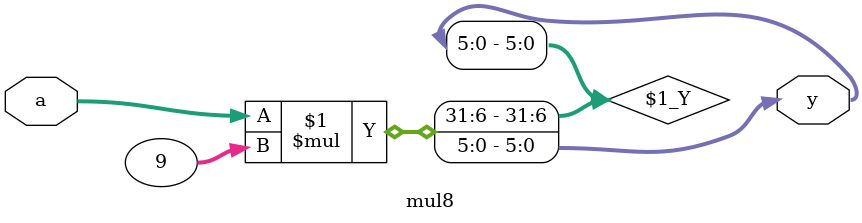
<source format=v>
module mul8 (input [2:0] a , output [5:0] y);
	assign y = a * 9;
endmodule


</source>
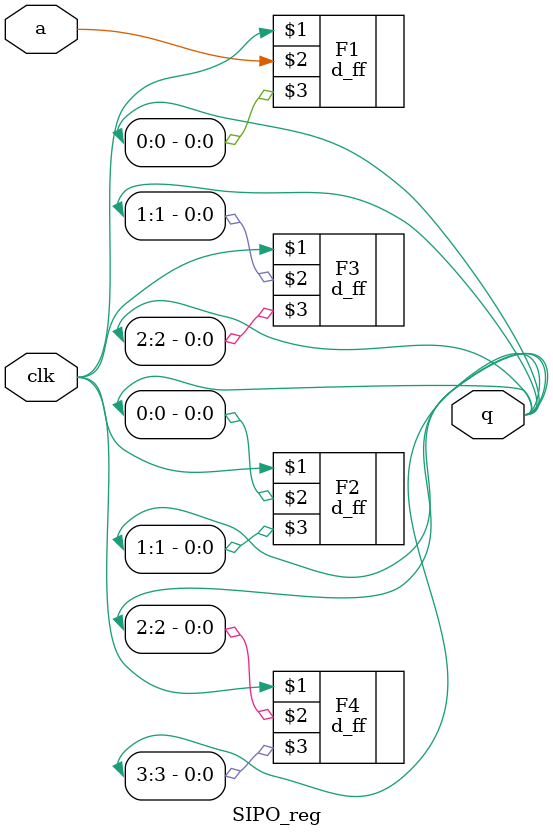
<source format=v>
`timescale 1ns / 1ps


module SIPO_reg(clk,a,q);

        input clk,a;
        output [3:0] q;
        
        d_ff F1(clk,a,q[0]);
        d_ff F2(clk,q[0],q[1]);
        d_ff F3(clk,q[1],q[2]);
        d_ff F4(clk,q[2],q[3]);
        
endmodule

</source>
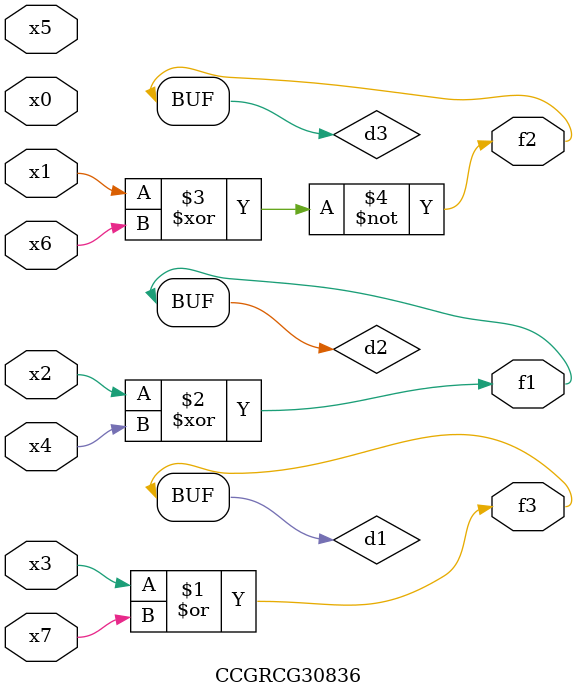
<source format=v>
module CCGRCG30836(
	input x0, x1, x2, x3, x4, x5, x6, x7,
	output f1, f2, f3
);

	wire d1, d2, d3;

	or (d1, x3, x7);
	xor (d2, x2, x4);
	xnor (d3, x1, x6);
	assign f1 = d2;
	assign f2 = d3;
	assign f3 = d1;
endmodule

</source>
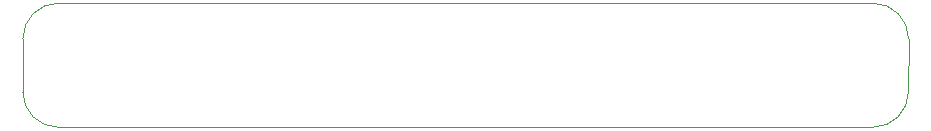
<source format=gbr>
%TF.GenerationSoftware,KiCad,Pcbnew,8.0.5*%
%TF.CreationDate,2025-06-09T13:31:46+03:00*%
%TF.ProjectId,Secondary Board,5365636f-6e64-4617-9279-20426f617264,rev?*%
%TF.SameCoordinates,Original*%
%TF.FileFunction,Profile,NP*%
%FSLAX46Y46*%
G04 Gerber Fmt 4.6, Leading zero omitted, Abs format (unit mm)*
G04 Created by KiCad (PCBNEW 8.0.5) date 2025-06-09 13:31:46*
%MOMM*%
%LPD*%
G01*
G04 APERTURE LIST*
%TA.AperFunction,Profile*%
%ADD10C,0.100000*%
%TD*%
G04 APERTURE END LIST*
D10*
X184985000Y-96849996D02*
G75*
G02*
X181985000Y-99850000I-3000000J-4D01*
G01*
X112996323Y-99853678D02*
G75*
G02*
X109996322Y-96853678I-23J2999978D01*
G01*
X109996319Y-96853678D02*
X110000000Y-92350004D01*
X112996323Y-99853678D02*
X181985000Y-99850000D01*
X113000000Y-89350000D02*
X181988677Y-89346322D01*
X181988677Y-89346322D02*
G75*
G02*
X184988678Y-92346322I23J-2999978D01*
G01*
X184988681Y-92346322D02*
X184985000Y-96849996D01*
X110000000Y-92350004D02*
G75*
G02*
X113000000Y-89350000I3000000J4D01*
G01*
M02*

</source>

# About this exercise
Above are the records; restate exactly the lines from the one containing "input clk,a;" through the one containing "X181985000Y-99850000D01*", keeping pictures out.

# Answer space
        input clk,a;
        output [3:0] q;
        
        d_ff F1(clk,a,q[0]);
        d_ff F2(clk,q[0],q[1]);
        d_ff F3(clk,q[1],q[2]);
        d_ff F4(clk,q[2],q[3]);
        
endmodule

</source>
<source format=v>
module CCGRCG30836(
	input x0, x1, x2, x3, x4, x5, x6, x7,
	output f1, f2, f3
);

	wire d1, d2, d3;

	or (d1, x3, x7);
	xor (d2, x2, x4);
	xnor (d3, x1, x6);
	assign f1 = d2;
	assign f2 = d3;
	assign f3 = d1;
endmodule

</source>
<source format=gbr>
%TF.GenerationSoftware,KiCad,Pcbnew,8.0.5*%
%TF.CreationDate,2025-06-09T13:31:46+03:00*%
%TF.ProjectId,Secondary Board,5365636f-6e64-4617-9279-20426f617264,rev?*%
%TF.SameCoordinates,Original*%
%TF.FileFunction,Profile,NP*%
%FSLAX46Y46*%
G04 Gerber Fmt 4.6, Leading zero omitted, Abs format (unit mm)*
G04 Created by KiCad (PCBNEW 8.0.5) date 2025-06-09 13:31:46*
%MOMM*%
%LPD*%
G01*
G04 APERTURE LIST*
%TA.AperFunction,Profile*%
%ADD10C,0.100000*%
%TD*%
G04 APERTURE END LIST*
D10*
X184985000Y-96849996D02*
G75*
G02*
X181985000Y-99850000I-3000000J-4D01*
G01*
X112996323Y-99853678D02*
G75*
G02*
X109996322Y-96853678I-23J2999978D01*
G01*
X109996319Y-96853678D02*
X110000000Y-92350004D01*
X112996323Y-99853678D02*
X181985000Y-99850000D01*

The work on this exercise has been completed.